A progress report shows that the wardens spent more than 1,300 hours on patrol between April and October.

In this time, they submitted 43 police reports, found 22 incidents of anti-social behaviour, and held 30 community events and drop in surgeries.

“Foot patrols are a vital component of the Community Warden’s role,” says the report, “The large number of additional ‘feet on the ground’ hours has helped to identify and deal with problematic behaviour at an early stage, but their physical presence also aims to provide reassurance to residents and businesses.”

This was demonstrated by the ‘numerous drug related incidents’ attended by the wardens who are said to have ‘undoubtedly saved a life’ when they intervened in a suspected drug overdose.
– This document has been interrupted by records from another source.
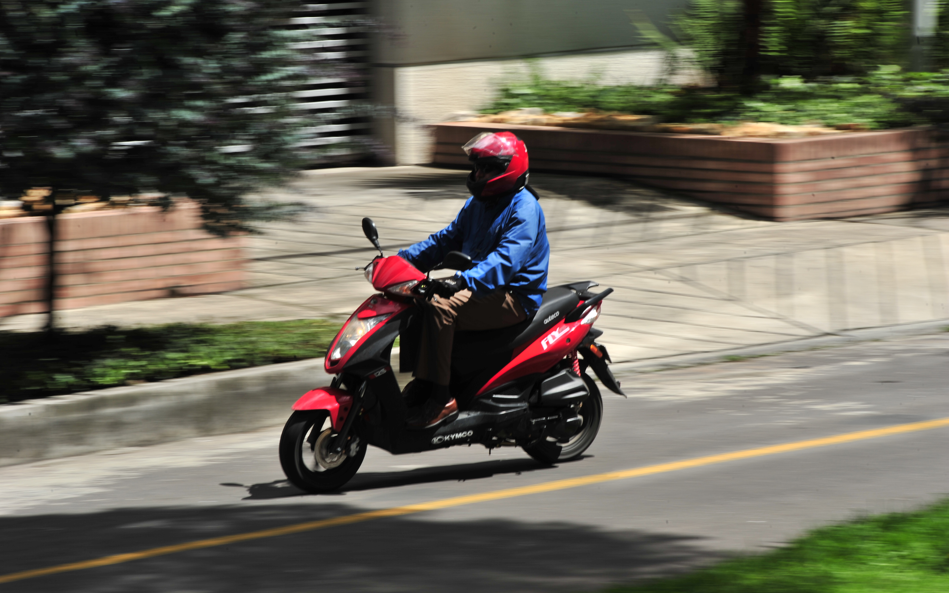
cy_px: 307
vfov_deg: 6.4
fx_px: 5276
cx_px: 475
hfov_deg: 10.3
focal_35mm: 204
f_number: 22
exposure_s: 1/50
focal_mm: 200
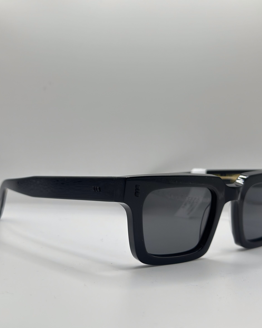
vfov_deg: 36.6
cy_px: 150
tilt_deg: -27.4
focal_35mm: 51
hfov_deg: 29.7
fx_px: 494
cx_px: 134
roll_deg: -0.6
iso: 80
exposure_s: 1/571
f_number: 1.78
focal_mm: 6.86
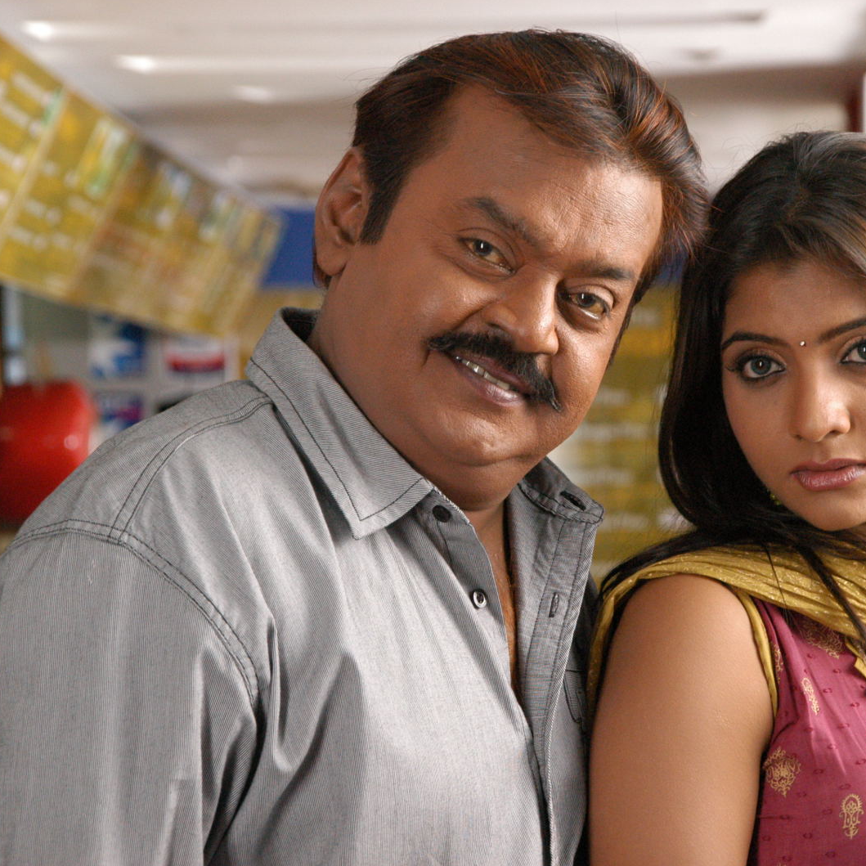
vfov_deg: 11.3
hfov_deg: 11.3
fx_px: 4359
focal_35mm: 154
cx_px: 525
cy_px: 432
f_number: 6.7
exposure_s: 1/125
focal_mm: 80
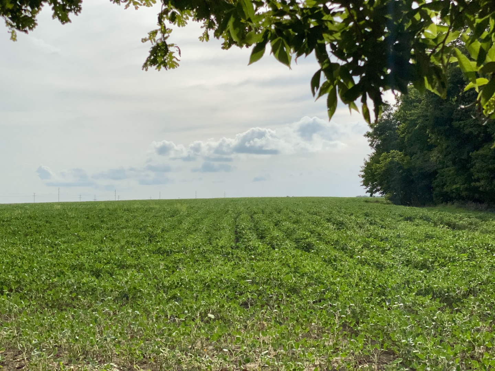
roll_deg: -0.9
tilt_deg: +2.7
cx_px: 248
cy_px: 186
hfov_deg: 36.8
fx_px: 744
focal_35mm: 52
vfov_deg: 28.0
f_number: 2
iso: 100
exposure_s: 1/9524
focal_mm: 6
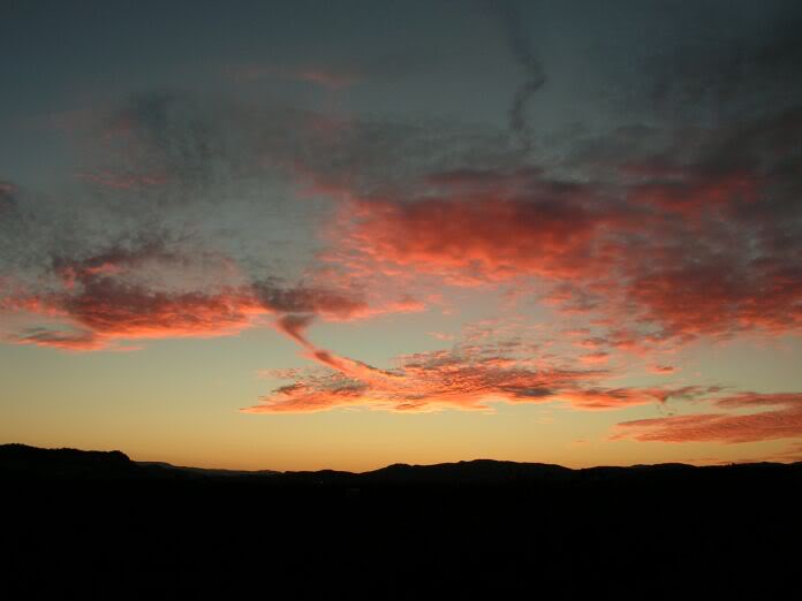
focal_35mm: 36
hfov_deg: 51.4
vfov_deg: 39.7
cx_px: 401
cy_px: 300
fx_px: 834
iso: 64
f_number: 3.2
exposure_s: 1/100
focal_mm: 6
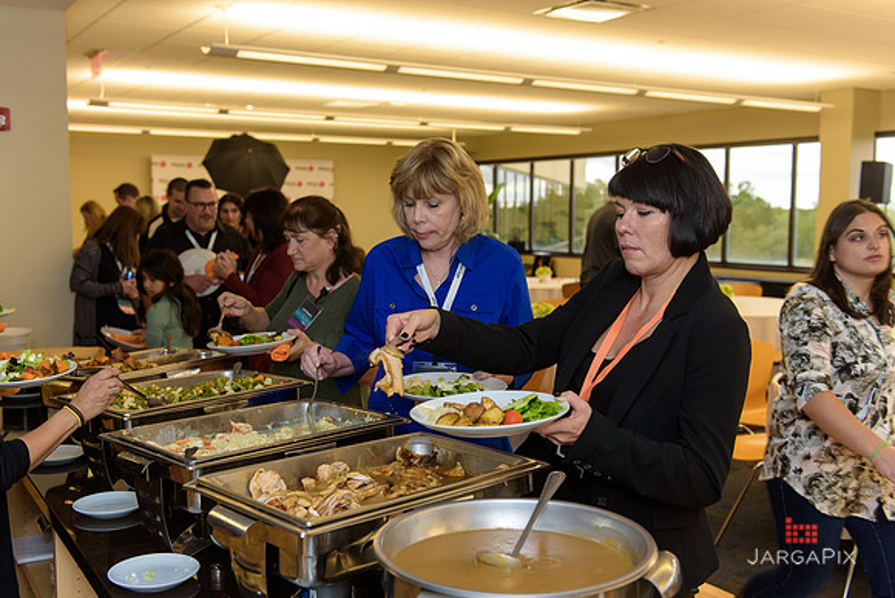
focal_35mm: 38
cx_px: 448
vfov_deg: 35.1
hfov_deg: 50.7
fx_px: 945
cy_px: 299
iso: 640
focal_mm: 38
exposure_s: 1/125
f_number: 3.2
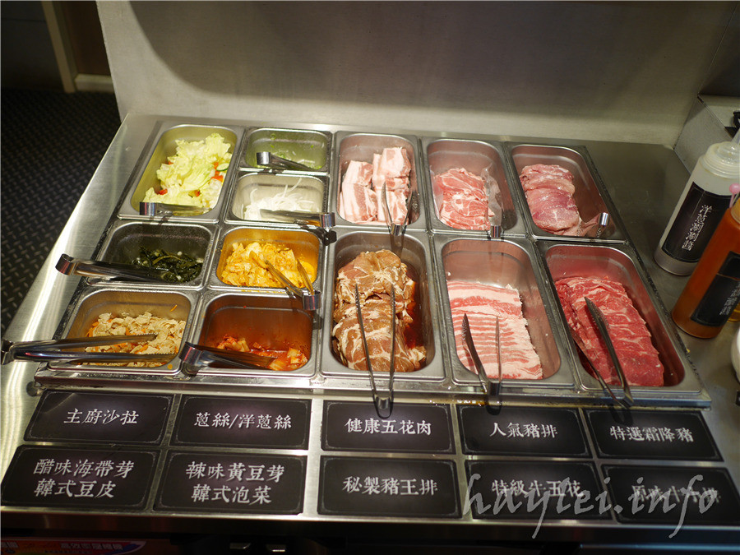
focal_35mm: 30
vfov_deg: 46.8
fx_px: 641
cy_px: 278
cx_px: 370
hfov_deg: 60.0
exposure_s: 1/80
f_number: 1.7
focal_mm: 15
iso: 200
Community wardens also identify ‘anti-social behaviour hotspots’ and carry out engagement work with young people.

Sussex Police awarded them with Community Safety Accreditation Scheme

(CSAS) status which gives the wardens ‘low-level’ enforcement powers.

In addition to street patrols, the wardens hold monthly ‘drop-in’ sessions for members of the public.

During these events they provide advice and listen to any concerns.

Current funding for the project runs until October 2022 and comes from Littlehampton Town Council, the Safer Arun Partnership, and ADC.

In March, a full review of the project will take place to see if key objectives have been met and to determine the future of the scheme.